カラヴァッジョ『ユダの裏切り』
稲川保明(カトリック東京教区司祭)
今回紹介するのは、カラヴァッジョ(Michelangelo Merisi da Caravaggio, 生没年1571~1610)の作品です。『キリストの捕縛』という画題でも紹介されます。
福音書が記すように、ユダは、イエスへの接吻という親愛の情を表す行為を、逮捕のための合図としました(マタイ26:48~49、マルコ14:44~46、ルカ22:47~49参照)。しかし、裏切ったのはユダだけではありません。

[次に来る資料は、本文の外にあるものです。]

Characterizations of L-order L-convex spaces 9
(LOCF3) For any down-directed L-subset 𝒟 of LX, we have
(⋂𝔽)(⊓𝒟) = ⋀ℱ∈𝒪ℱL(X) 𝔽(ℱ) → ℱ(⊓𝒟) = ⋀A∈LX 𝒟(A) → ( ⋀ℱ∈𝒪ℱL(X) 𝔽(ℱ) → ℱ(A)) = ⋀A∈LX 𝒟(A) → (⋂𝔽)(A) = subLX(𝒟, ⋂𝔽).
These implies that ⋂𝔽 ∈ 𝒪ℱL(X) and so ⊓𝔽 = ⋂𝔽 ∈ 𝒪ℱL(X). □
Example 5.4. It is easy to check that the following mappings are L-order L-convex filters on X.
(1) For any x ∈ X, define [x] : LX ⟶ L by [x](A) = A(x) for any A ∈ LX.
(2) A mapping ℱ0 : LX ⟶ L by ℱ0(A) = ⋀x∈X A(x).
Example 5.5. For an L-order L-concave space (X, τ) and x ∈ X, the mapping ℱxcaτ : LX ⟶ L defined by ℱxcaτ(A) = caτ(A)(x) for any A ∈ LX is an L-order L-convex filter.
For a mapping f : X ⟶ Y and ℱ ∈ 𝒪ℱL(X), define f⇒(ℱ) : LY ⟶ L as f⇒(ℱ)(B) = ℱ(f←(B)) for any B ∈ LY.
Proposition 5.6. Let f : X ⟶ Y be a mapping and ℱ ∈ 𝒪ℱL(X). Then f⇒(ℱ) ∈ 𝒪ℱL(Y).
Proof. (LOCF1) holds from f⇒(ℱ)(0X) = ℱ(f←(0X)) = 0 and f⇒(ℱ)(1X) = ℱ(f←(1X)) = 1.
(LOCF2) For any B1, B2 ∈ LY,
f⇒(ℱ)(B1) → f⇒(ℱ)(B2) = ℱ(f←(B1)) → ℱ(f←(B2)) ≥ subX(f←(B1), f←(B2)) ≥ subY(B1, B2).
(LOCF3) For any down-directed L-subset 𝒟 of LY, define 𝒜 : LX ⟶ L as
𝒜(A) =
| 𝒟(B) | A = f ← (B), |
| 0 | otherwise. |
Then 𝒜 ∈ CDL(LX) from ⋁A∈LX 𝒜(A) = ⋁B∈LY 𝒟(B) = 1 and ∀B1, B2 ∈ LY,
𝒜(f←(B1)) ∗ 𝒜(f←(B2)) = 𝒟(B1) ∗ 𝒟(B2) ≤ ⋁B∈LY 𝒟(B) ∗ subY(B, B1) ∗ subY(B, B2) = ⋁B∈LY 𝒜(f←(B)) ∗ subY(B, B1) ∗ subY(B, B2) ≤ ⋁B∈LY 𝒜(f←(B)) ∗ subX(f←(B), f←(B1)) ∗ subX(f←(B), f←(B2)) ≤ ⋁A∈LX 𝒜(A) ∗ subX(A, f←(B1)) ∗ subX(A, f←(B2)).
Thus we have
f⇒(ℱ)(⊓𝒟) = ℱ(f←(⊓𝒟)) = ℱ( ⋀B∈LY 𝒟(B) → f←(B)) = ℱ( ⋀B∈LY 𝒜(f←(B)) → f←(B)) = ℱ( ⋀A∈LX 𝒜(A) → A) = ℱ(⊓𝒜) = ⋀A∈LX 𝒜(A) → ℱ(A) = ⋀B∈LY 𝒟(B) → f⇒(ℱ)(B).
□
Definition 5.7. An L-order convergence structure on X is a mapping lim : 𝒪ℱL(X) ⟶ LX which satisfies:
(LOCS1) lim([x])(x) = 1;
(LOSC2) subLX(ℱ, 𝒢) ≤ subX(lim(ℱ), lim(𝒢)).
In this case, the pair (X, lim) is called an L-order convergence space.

この後、身柄を確保されたイエスが大祭司の家に連行されたとき、ペトロはその庭に忍び込みました。そして、イエスを知らない、関係がないと否認してしまいます(マタイ 26:69~75、マルコ14:66~72、ルカ22:56~62、ヨハネ18:15~18、25~27参照)
【鑑賞のポイント】
(1)この場面をモチーフにして多くの画家が描いていますが、もっと多くの人物が描かれています。カラヴァッジョはわずかに6人だけを登場させて、この場面の緊張感を描き出しています。イエスの顔は悲痛な表情をしており、これから始まっていく受難とともに、最も親しい親愛の情を示す接吻で、自分を裏切るユダに対しても悲しみを表している表情です。イエスは両手を組んで、苦悩に堪えているしぐさをしています。
(2)ユダは当時の絵画表現の慣例の通り、黄色の服を着ています。邪悪な表情や金袋をもっていたり、最後の晩さんでも一人だけ向かい側に座らされていたりと、絵画の上でもユダはあきらかに忌み嫌われていたようです。彼だけがガリラヤ出身ではないことや、エルサレムの大祭司、政治的権力者たちともつながりがあったなど、ユダに対する様々な揣摩臆測がなされています。
(3)イエスのすぐ後ろにいる人物は叫び声を上げながら、この場から逃げ出そうとしています。その衣の裾がイエスとユダの頭上に翻るほどの勢いです。これは、マルコ福音書(14:51~52)が記す、亜麻布の服を着ていた若者が服を脱ぎ棄てて逃げたことを思い起こさせます。
(4)ユダのすぐ後ろにいる兵士はすでに腕を伸ばして、イエスの喉元をつかんでいます。ユダの合図とともに兵士は非情な行動を開始していたのです。その背後で、灯を掲げている人物がいます。これはヨハネ福音書に「ユダは、一隊の兵士と、祭司長たちやファリサイ派の人々の遣わした下役たちを引き連れて、そこにやって来た。松明やともし火や武器を手にしていた」(18:3)と記されていることに基づきます。ともし火について語っているのはヨハネだけです。